(Record set):
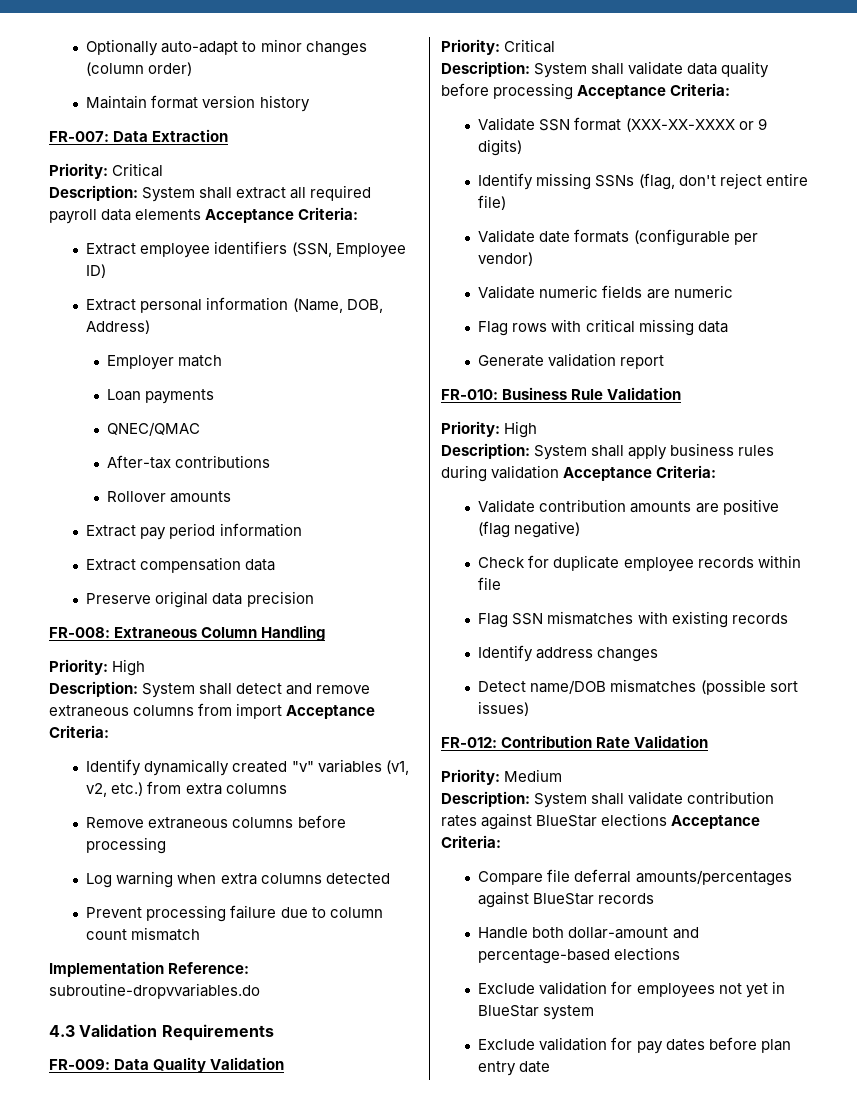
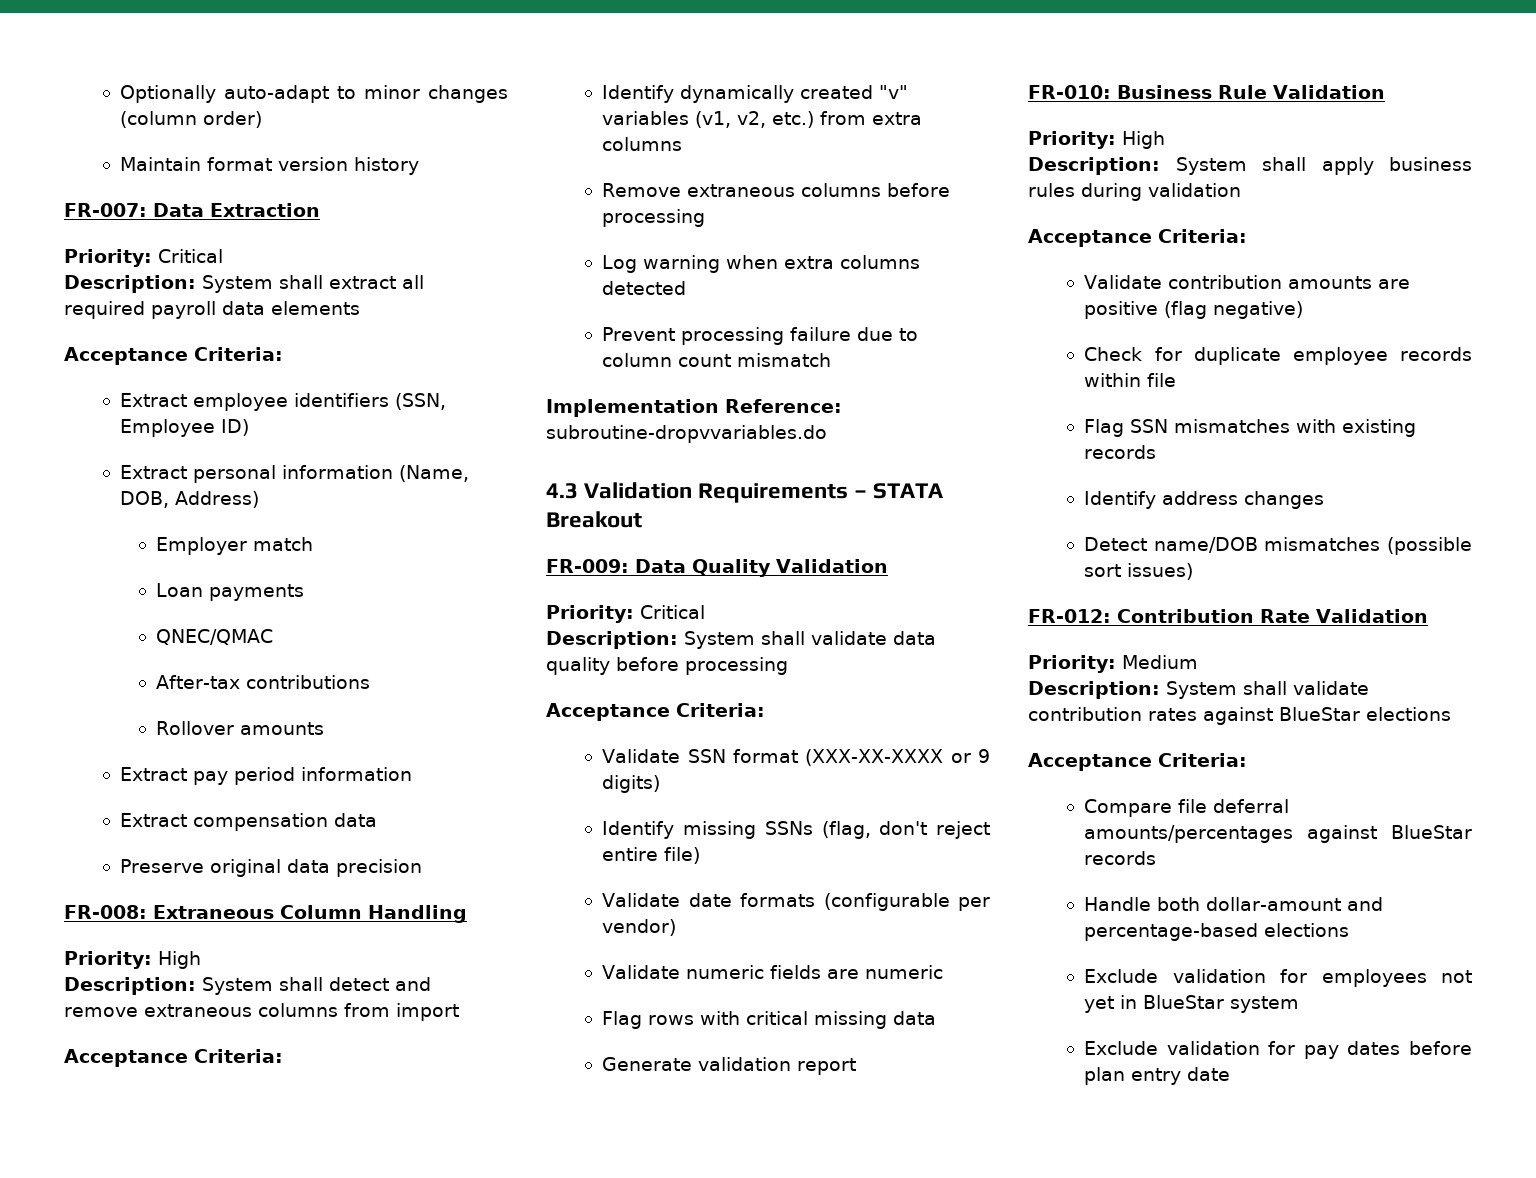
(202, 214) none -> (360, 308) //
(283, 711) none -> (459, 1012) //
(274, 1032) none -> [854,483,944,499] [546,511,642,528] – STATA Breakout
(574, 91) none -> (788, 666) //
(560, 472) none -> (1241, 190) //
(668, 819) none -> (1451, 714) //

(What you will do): Everything from the line containing "(274, 1032) none" to the end of the listing above must be returned exactly. Both end lines belong in it.

(Result of the exercise):
(274, 1032) none -> [854,483,944,499] [546,511,642,528] – STATA Breakout
(574, 91) none -> (788, 666) //
(560, 472) none -> (1241, 190) //
(668, 819) none -> (1451, 714) //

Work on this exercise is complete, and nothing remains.